SUPPLIED MATERIAL:
────────────────────────────────────────
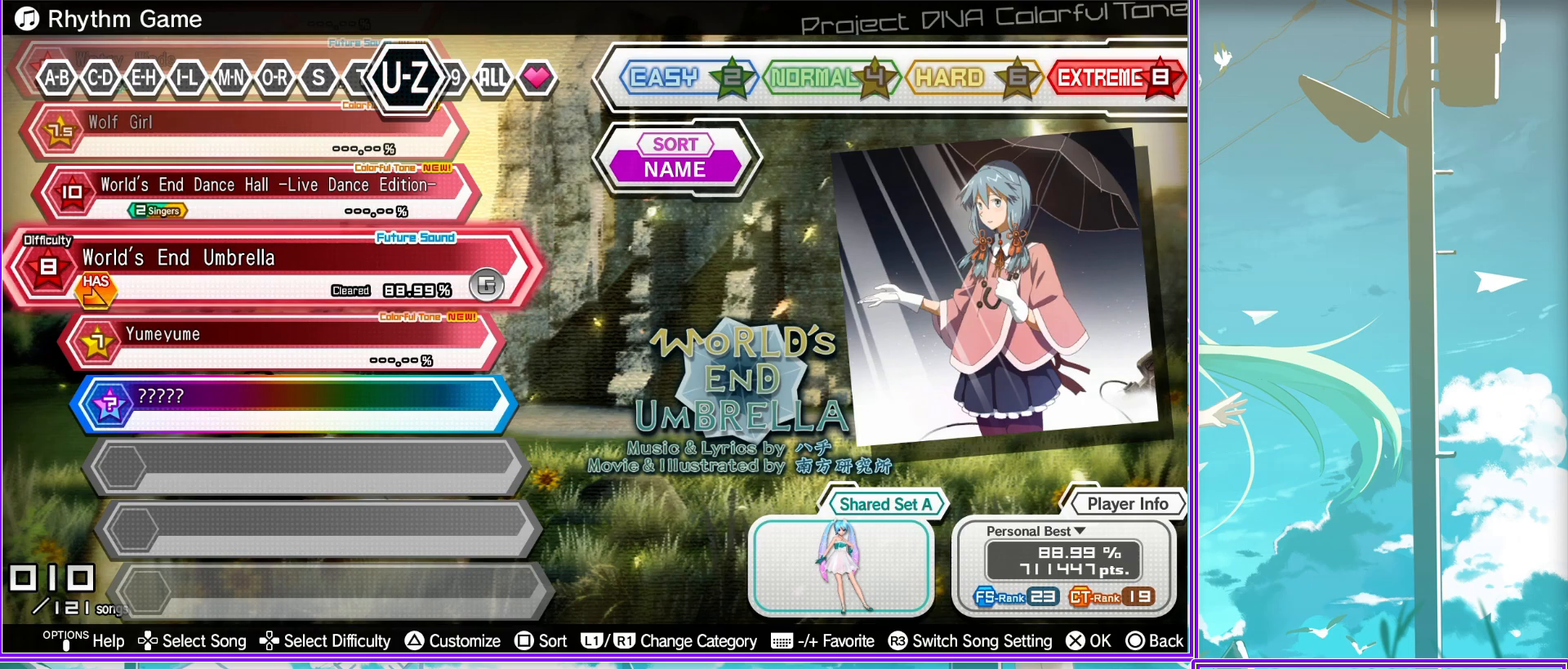
{"buttons": [], "left_stick": "center", "right_stick": "center", "events": []}
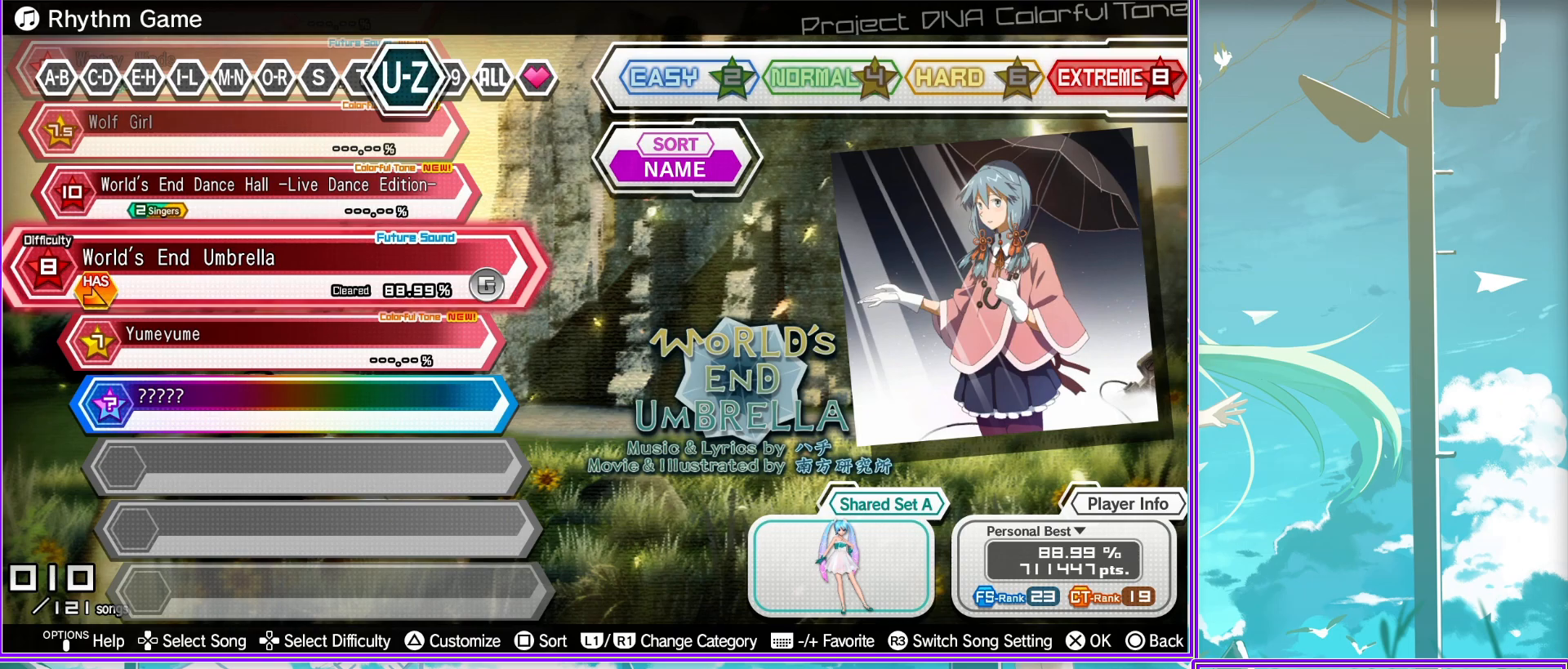
{"buttons": [], "left_stick": "center", "right_stick": "center", "events": []}
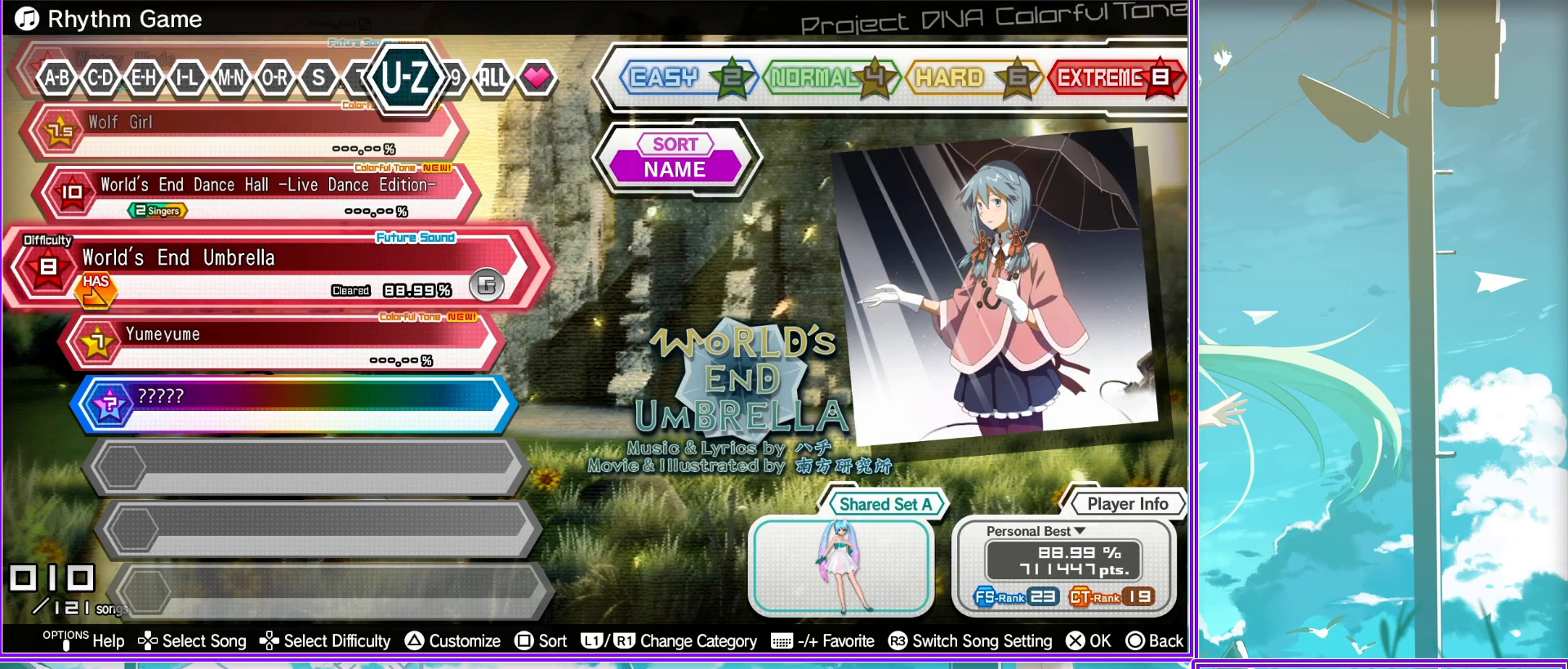
{"buttons": [], "left_stick": "center", "right_stick": "center", "events": []}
────────────────────────────────────────
EXERCISE GOAL: The finished copy should match the data above word for word and contain no pictures.

FINISHED TASK:
{"buttons": [], "left_stick": "center", "right_stick": "center", "events": []}
{"buttons": [], "left_stick": "center", "right_stick": "center", "events": []}
{"buttons": [], "left_stick": "center", "right_stick": "center", "events": []}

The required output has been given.